**Rincian Tugas:**
Tuliskan kembali secara persis bagian dari teks tentang Kalimantan Tengah, dimulai dengan "Tanah garapan pada" dan berlanjut hingga "masalah urgen mendesak.".

**Kutipan Bacaan:**
○ ○ ○ ○
Tanah garapan pada tahun 2009 hanya tersisa 20 persen (penjarahan tanah ini terus berlangsung sehingga luas tanah garapan pun kian menyusut), konflik agraria terjadi dan tak selesai-selesai hingga hari ini, lapangan kerja pun menyempit terutama bagi Orang Dayak yang tidak biasa memburuh. Kegiatan-kegiatan PBS-PBS juga menyebabkan kerusakan berat terhadap lingkungan. Boleh dikatakan bahwa di antara 11 sungai besar di Kalimantan Tengah, tidak ada satupun yang bebas merkuri dan kerusakan serta tetap bisa dikonsumsi seperti sediakala. Air bersih merupakan masalah urgen mendesak.

Kalau saya perhatikan, yang dominan, apalagi di pasar Desakota Tumbang Jutuh dan Jakatan Raya, bukanlah Orang Dayak, tetapi orang-orang Banjar dan Jawa. Sejak berlangsungnya invasi masif PBS, komposisi demografis provinsi ini telah berubah secara drastis. Kalimantan Tengah sudah tidak lagi menjadi Provinsi Dayak seperti yang pernah dikatakan oleh Dr. Mubyarto (alm.).
○ ○ ○ ○
**Cuplikan Entri:**
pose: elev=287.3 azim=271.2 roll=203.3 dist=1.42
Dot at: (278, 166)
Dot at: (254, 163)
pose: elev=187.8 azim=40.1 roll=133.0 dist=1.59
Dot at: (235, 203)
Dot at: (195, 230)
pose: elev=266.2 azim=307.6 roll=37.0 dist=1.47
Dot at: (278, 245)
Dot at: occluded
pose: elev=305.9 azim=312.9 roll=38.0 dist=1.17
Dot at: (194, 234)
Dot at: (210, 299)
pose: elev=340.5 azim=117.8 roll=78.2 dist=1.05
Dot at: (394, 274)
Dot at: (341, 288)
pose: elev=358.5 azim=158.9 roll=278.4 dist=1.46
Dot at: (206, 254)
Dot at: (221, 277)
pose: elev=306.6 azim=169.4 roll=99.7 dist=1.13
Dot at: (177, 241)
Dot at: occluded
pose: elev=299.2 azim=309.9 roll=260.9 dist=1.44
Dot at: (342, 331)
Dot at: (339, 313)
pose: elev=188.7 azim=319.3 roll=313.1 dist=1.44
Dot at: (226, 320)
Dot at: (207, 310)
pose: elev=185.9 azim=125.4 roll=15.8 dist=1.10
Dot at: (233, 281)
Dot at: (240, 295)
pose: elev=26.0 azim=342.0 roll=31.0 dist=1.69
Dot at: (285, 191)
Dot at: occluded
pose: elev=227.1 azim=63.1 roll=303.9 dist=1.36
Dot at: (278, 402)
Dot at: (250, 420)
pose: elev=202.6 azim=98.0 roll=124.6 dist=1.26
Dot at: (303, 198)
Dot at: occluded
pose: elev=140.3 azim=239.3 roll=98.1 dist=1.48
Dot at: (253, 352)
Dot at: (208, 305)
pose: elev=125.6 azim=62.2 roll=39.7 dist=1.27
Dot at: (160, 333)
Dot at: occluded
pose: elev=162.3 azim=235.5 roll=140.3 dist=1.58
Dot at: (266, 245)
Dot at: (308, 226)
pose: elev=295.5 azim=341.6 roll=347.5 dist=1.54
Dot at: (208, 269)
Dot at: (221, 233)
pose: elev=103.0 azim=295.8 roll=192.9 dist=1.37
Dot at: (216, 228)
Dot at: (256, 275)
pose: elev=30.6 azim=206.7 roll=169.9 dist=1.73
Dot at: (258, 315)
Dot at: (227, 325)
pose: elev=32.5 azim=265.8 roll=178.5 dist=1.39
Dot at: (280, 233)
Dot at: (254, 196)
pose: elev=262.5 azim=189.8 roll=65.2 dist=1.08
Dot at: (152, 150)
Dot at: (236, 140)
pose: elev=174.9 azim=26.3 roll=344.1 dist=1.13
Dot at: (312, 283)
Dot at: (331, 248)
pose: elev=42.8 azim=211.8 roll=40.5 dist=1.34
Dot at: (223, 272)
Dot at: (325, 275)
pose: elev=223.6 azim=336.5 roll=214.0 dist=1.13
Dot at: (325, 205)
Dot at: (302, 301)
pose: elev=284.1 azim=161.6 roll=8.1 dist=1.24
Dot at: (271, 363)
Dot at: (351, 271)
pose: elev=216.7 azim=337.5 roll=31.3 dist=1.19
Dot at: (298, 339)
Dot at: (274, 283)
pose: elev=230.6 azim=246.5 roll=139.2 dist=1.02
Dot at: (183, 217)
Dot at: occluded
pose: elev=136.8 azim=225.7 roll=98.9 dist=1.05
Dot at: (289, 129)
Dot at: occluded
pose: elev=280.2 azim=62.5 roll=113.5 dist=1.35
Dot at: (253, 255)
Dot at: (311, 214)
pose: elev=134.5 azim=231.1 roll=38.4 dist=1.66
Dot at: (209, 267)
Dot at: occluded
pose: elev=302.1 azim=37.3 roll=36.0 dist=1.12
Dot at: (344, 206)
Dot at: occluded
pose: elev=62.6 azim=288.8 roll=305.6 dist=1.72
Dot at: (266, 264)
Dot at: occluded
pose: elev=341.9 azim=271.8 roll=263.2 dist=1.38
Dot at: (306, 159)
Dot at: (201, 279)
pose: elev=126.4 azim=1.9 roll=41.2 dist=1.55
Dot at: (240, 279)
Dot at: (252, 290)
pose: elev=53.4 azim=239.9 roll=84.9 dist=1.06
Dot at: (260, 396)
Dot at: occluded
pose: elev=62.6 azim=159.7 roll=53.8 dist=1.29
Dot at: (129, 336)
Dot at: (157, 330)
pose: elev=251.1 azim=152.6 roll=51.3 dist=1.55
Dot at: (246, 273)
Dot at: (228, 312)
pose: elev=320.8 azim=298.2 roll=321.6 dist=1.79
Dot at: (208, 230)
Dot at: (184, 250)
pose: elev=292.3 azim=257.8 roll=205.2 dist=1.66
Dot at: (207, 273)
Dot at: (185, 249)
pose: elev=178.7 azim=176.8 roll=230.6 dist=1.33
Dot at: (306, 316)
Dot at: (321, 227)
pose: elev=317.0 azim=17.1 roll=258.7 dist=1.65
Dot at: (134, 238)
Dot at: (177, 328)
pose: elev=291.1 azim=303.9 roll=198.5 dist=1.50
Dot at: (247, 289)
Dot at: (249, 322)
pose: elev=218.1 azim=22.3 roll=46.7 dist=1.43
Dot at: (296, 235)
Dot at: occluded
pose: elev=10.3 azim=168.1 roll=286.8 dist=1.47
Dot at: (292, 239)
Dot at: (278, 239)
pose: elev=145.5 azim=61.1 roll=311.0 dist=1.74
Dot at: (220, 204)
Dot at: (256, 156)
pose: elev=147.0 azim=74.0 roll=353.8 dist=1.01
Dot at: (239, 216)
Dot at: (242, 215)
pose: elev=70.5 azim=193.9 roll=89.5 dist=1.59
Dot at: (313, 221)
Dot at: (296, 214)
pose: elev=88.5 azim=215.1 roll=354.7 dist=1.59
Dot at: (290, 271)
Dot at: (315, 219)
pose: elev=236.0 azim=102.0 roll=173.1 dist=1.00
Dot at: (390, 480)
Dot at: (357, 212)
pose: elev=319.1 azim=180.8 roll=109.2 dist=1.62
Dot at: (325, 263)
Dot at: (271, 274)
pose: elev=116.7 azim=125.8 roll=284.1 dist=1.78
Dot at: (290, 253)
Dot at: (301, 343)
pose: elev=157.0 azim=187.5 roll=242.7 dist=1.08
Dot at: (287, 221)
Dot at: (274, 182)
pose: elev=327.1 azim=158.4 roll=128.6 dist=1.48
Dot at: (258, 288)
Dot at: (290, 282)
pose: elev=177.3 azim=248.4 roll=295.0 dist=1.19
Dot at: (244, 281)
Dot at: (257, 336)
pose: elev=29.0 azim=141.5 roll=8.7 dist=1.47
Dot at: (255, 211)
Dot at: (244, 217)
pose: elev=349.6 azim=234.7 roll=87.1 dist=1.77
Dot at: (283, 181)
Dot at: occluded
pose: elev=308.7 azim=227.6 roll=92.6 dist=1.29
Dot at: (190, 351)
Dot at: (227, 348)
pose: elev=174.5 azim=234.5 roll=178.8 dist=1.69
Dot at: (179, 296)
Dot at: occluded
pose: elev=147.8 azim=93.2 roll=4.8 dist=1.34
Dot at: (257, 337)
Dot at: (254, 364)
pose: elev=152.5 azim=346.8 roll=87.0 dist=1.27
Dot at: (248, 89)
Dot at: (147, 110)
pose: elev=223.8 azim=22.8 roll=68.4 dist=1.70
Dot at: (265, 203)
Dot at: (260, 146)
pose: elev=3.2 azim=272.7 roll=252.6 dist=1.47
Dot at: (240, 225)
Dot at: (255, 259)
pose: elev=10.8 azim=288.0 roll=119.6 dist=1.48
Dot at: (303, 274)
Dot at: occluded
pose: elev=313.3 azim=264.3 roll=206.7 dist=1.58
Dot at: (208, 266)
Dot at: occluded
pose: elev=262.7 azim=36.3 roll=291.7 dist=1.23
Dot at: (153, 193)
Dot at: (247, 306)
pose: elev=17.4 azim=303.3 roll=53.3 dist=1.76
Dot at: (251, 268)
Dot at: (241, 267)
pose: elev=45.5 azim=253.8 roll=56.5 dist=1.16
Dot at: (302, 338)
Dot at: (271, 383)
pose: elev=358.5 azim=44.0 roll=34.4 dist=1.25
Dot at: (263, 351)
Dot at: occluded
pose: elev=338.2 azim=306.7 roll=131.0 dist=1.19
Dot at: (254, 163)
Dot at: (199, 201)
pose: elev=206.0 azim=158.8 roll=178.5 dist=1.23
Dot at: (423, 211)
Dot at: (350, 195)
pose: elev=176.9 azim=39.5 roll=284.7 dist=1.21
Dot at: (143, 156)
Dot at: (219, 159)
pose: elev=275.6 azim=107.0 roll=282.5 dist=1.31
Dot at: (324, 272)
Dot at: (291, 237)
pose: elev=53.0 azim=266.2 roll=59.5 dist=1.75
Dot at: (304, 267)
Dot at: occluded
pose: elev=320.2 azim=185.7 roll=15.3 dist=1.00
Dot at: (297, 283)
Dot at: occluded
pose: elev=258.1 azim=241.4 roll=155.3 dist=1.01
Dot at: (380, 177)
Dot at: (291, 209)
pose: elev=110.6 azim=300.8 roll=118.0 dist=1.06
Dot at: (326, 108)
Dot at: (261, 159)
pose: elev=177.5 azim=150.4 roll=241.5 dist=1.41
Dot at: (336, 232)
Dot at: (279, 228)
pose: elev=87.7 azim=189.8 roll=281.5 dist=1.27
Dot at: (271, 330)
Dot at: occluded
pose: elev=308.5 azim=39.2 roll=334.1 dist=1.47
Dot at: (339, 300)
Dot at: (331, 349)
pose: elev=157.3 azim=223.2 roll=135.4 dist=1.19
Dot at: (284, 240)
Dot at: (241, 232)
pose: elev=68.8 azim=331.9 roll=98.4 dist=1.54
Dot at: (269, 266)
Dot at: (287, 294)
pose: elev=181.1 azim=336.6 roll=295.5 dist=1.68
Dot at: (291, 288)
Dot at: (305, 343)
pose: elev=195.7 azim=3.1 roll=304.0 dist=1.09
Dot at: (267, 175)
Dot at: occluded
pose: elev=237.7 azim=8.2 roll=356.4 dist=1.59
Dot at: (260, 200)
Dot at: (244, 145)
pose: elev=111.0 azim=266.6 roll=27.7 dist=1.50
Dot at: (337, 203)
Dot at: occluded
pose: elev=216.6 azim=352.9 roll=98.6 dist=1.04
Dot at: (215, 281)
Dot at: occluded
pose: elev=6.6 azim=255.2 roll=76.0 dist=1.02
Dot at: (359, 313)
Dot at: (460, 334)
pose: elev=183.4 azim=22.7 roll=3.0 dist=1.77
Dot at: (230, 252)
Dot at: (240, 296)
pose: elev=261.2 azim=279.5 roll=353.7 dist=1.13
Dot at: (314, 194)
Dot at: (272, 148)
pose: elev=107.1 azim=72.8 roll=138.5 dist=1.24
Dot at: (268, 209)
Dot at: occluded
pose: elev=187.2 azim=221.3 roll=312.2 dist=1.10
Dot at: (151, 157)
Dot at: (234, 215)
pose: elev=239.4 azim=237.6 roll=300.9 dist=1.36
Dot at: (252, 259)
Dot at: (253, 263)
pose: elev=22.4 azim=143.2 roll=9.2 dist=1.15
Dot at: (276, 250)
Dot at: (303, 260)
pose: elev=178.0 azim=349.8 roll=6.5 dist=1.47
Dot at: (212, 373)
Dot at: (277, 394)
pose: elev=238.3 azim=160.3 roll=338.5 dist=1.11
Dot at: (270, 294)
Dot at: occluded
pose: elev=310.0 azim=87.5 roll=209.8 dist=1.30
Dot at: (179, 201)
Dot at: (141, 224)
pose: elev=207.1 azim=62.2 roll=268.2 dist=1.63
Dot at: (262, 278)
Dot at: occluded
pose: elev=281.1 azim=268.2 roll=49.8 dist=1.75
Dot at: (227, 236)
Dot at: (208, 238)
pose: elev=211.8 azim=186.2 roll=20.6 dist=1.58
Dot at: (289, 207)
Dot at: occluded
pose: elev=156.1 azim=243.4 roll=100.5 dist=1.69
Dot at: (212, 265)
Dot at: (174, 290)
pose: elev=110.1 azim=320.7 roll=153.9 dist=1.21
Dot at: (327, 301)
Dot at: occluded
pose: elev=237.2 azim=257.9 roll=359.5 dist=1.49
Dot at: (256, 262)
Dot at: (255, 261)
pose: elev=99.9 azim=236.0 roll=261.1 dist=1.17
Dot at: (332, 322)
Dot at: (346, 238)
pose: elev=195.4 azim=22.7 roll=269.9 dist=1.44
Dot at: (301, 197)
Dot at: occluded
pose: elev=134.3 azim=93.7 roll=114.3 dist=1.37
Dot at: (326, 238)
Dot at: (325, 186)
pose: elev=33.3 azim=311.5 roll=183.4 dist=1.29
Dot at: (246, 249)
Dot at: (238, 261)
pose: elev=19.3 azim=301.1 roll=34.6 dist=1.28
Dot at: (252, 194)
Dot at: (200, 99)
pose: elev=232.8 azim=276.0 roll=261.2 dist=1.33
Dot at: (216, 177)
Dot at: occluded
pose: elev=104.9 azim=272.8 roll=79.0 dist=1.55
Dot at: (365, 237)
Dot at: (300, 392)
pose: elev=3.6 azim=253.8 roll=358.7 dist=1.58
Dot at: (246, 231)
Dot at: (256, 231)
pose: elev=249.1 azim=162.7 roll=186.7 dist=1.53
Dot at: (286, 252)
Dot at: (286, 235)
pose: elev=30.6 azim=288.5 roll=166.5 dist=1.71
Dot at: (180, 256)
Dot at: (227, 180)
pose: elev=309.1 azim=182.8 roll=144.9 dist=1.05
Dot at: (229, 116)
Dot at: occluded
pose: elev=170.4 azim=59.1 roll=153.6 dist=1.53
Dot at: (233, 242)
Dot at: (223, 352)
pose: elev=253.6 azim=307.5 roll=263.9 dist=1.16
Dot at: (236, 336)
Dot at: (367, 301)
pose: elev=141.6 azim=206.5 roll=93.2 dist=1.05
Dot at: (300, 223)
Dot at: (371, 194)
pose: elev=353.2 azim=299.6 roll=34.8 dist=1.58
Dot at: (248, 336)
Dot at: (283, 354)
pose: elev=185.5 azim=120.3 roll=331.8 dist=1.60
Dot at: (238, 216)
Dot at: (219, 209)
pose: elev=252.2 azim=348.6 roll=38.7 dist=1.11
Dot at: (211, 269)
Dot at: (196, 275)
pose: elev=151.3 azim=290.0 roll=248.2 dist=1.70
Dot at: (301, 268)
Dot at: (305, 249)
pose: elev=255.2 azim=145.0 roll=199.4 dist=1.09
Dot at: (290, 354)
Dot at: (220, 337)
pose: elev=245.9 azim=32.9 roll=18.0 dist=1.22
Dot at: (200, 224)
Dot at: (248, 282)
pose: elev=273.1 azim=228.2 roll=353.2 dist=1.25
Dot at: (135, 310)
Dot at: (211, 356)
○ ○ ○ ○
**Jawaban di Bawah:**
Tanah garapan pada tahun 2009 hanya tersisa 20 persen (penjarahan tanah ini terus berlangsung sehingga luas tanah garapan pun kian menyusut), konflik agraria terjadi dan tak selesai-selesai hingga hari ini, lapangan kerja pun menyempit terutama bagi Orang Dayak yang tidak biasa memburuh. Kegiatan-kegiatan PBS-PBS juga menyebabkan kerusakan berat terhadap lingkungan. Boleh dikatakan bahwa di antara 11 sungai besar di Kalimantan Tengah, tidak ada satupun yang bebas merkuri dan kerusakan serta tetap bisa dikonsumsi seperti sediakala. Air bersih merupakan masalah urgen mendesak.